Marina Poplavskaya produces a Verdi-sized sound of great depth and luster; it’s been a long time since we had such an Elisabetta. That said, the role is long and can tax the hardiest; in both her arias, Poplavskaya ran short of breath before the end. Her first duet with Carlo was promising, but her cries for justice in the study scene not especially effective. Sometimes she sounds wonderful and sometimes she is inaudible just when one would like her voice to emerge from the pack. It is a puzzling, interesting voice.
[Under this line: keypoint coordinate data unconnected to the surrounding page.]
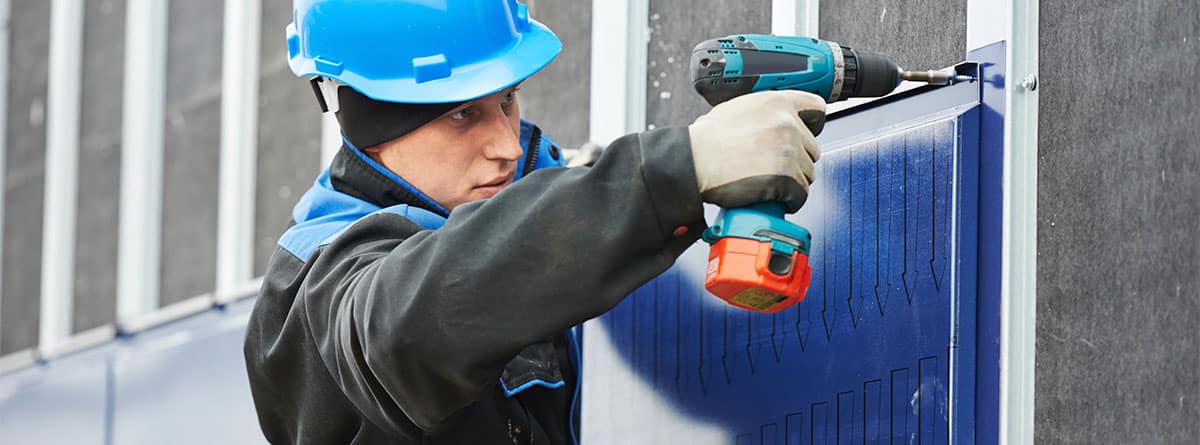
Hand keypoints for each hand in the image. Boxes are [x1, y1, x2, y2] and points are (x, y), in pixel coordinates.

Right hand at [687, 90, 823, 211]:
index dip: (812, 125)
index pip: (817, 108)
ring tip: (770, 184)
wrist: (693, 161)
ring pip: (808, 173)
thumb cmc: (707, 139)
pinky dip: (790, 200)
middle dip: (797, 160)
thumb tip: (774, 122)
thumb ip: (764, 112)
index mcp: (777, 102)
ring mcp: (788, 150)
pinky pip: (801, 194)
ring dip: (793, 181)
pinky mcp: (785, 177)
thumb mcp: (738, 109)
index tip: (806, 135)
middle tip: (775, 168)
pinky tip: (774, 198)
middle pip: (812, 148)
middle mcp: (787, 123)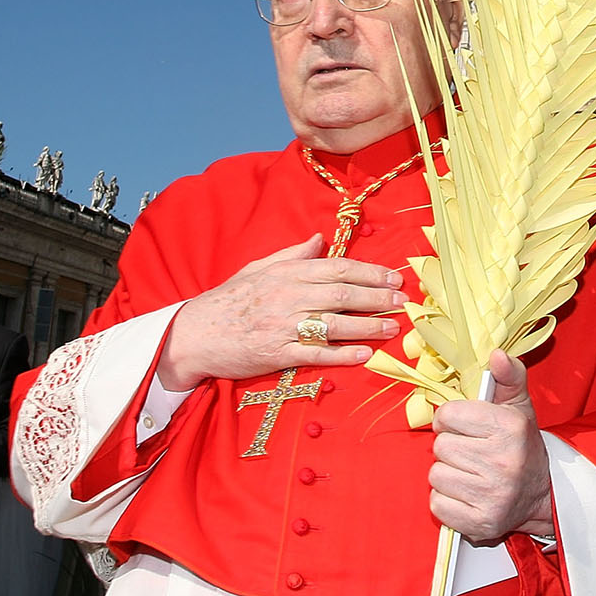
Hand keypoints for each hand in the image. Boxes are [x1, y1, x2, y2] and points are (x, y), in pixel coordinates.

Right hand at [158, 235, 403, 389]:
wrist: (193, 334)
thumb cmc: (228, 301)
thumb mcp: (257, 268)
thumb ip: (292, 255)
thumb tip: (319, 240)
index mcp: (286, 273)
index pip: (337, 267)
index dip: (370, 271)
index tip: (394, 276)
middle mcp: (287, 296)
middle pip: (343, 293)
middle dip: (378, 297)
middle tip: (403, 301)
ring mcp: (282, 326)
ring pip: (335, 324)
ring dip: (369, 326)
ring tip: (393, 327)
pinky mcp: (276, 354)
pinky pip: (316, 354)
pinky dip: (342, 355)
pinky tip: (365, 355)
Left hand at [429, 350, 554, 544]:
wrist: (542, 495)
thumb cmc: (520, 446)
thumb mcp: (519, 407)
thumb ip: (508, 376)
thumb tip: (496, 354)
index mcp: (509, 428)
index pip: (447, 415)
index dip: (451, 420)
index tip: (465, 427)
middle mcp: (502, 462)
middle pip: (440, 447)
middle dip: (451, 448)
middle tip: (471, 453)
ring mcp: (491, 495)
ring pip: (436, 476)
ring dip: (448, 474)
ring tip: (470, 474)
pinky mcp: (480, 523)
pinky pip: (438, 504)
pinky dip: (447, 501)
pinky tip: (467, 494)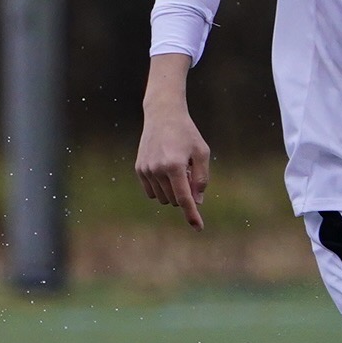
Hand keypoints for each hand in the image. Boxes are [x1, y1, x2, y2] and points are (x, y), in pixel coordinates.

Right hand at [135, 104, 210, 230]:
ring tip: (176, 170)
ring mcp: (146, 170)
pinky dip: (161, 188)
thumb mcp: (202, 153)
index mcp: (175, 165)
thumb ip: (201, 178)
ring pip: (162, 198)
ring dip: (172, 192)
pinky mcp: (139, 169)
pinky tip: (165, 172)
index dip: (192, 214)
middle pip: (174, 200)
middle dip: (184, 194)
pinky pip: (152, 192)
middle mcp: (158, 169)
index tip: (198, 227)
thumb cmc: (187, 133)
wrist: (162, 115)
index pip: (184, 198)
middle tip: (189, 175)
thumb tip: (196, 202)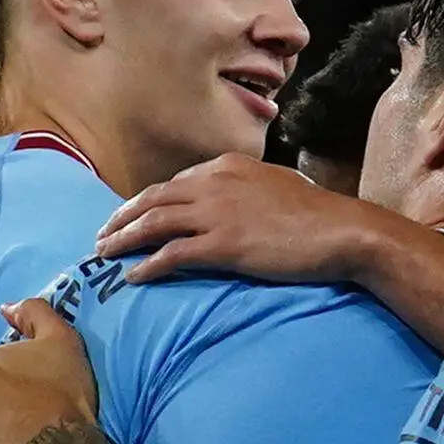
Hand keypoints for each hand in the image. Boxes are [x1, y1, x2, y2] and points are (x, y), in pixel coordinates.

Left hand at [92, 153, 353, 286]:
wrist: (341, 231)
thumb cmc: (317, 216)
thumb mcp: (277, 188)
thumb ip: (249, 191)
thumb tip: (241, 205)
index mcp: (227, 167)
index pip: (174, 184)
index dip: (146, 202)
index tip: (129, 217)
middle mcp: (215, 183)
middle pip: (154, 199)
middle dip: (123, 218)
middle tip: (102, 236)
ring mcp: (218, 213)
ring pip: (155, 223)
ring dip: (124, 239)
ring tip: (104, 255)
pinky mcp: (224, 244)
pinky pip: (172, 254)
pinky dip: (148, 265)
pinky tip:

DON_CARLO_Halfvarson_and_Fu.gifFerruccio Furlanetto as King Philip and Eric Halfvarson as Grand Inquisitor

Anna Smirnova has the plummy Russian mezzo deep tones that make one think of Borodina, but Borodina could handle the high notes as well, and Smirnova is hit or miss: I wouldn’t trust her with Dalila or Carmen. Her Song of the Veil drew proper attention to herself, but she lacked both sensuality and wrath in the garden scene. “O don fatale” was her best work of the night, as it should be, but there were phrases produced inexactly, that flew off into the wings.

Good Posas can be vocally imposing (Merrill, Milnes) or thoughtfully so (Hynninen, Hampson, Alan Titus). Simon Keenlyside is an interesting Posa, an effective actor—if anything perhaps too individual for the courtier-confidante he must seem to be—with an ingratiating sound that does not quite fill the Met. He has to act harder because his voice simply can’t match Furlanetto or Alagna for power. As with his Hamlet, I felt that performing a role in smaller houses does not serve him well here. He should come to the Met, if he comes, in something he has not sung elsewhere.

Eric Halfvarson impressed as the Grand Inquisitor, Jennifer Check made an unusually able Celestial Voice (was she mic’d?), Layla Claire a pleasant Tebaldo, and Alexei Tarnovitsky a not very awe-inspiring Friar/Charles V.

Yannick Nézet-Séguin has a genuine feel for dramatic propulsion and kept the enormous work in constant motion. He has a graceful touch with a score that can be ponderous; he makes the melodies sing. Scene followed scene followed scene, but there was no slackening of tension, no moment when we were not savoring Verdi’s “tinta,” the specific color he devised for each of his operas, and were not eager to hear more.